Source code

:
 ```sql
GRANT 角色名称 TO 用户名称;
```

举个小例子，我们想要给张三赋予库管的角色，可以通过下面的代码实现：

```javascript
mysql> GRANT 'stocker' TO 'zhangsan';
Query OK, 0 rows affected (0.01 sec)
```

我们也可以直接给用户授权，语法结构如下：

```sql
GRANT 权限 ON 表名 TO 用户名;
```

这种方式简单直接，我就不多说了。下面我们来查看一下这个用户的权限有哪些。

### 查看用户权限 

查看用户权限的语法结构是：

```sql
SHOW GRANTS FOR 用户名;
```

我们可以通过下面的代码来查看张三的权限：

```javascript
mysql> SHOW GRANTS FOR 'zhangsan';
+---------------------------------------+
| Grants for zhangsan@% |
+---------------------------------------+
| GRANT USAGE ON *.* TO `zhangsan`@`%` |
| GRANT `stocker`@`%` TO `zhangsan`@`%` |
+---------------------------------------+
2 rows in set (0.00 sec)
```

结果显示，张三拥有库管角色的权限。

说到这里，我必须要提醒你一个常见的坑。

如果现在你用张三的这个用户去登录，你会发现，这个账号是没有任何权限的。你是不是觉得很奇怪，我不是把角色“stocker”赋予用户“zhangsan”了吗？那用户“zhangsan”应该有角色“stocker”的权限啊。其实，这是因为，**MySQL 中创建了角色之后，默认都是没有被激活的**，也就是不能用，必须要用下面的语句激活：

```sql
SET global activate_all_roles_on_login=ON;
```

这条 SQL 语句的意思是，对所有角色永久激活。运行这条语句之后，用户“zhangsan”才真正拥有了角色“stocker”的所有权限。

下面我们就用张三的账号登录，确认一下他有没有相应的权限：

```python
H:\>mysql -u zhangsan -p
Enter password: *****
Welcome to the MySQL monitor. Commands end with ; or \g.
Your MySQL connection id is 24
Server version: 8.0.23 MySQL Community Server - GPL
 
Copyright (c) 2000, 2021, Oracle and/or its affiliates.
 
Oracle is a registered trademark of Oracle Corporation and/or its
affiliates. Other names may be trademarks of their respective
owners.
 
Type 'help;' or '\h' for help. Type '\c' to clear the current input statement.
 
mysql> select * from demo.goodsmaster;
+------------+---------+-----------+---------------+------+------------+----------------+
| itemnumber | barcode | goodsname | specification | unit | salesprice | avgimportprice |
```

******************************

Among the entries above, identify all lines with "rows" and copy them.

Query OK, 0 rows affected (0.01 sec)
2 rows in set (0.00 sec)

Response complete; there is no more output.